## [YOUR ASSIGNMENT]
Every line in the entries that holds "Gemeindecaritas" should be identified and copied.
··········
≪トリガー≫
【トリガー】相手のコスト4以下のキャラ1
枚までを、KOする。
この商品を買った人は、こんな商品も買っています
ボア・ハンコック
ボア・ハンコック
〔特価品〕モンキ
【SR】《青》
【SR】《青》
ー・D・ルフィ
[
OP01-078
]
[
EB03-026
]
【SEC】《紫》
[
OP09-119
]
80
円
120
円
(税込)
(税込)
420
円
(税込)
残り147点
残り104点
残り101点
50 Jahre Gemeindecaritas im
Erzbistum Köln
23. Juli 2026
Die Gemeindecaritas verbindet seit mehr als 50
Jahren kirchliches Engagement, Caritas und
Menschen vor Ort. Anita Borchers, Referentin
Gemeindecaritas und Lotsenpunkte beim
··········
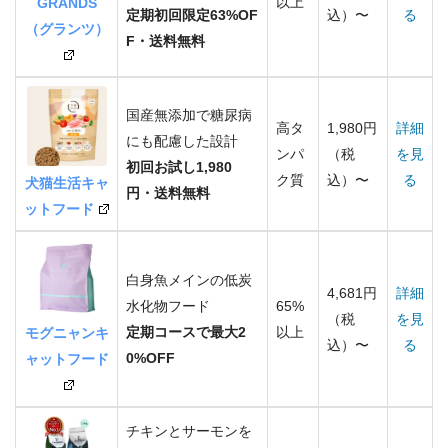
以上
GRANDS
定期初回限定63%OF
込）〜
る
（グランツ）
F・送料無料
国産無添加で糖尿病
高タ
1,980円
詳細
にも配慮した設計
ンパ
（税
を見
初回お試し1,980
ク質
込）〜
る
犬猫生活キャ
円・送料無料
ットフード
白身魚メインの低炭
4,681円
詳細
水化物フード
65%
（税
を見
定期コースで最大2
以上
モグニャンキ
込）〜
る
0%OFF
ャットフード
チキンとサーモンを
··········
## [RESPONSE TO THE EXERCISE]
50 Jahre Gemeindecaritas im
Die Gemeindecaritas verbindet seit mehr als 50
Gemeindecaritas und Lotsenpunkte beim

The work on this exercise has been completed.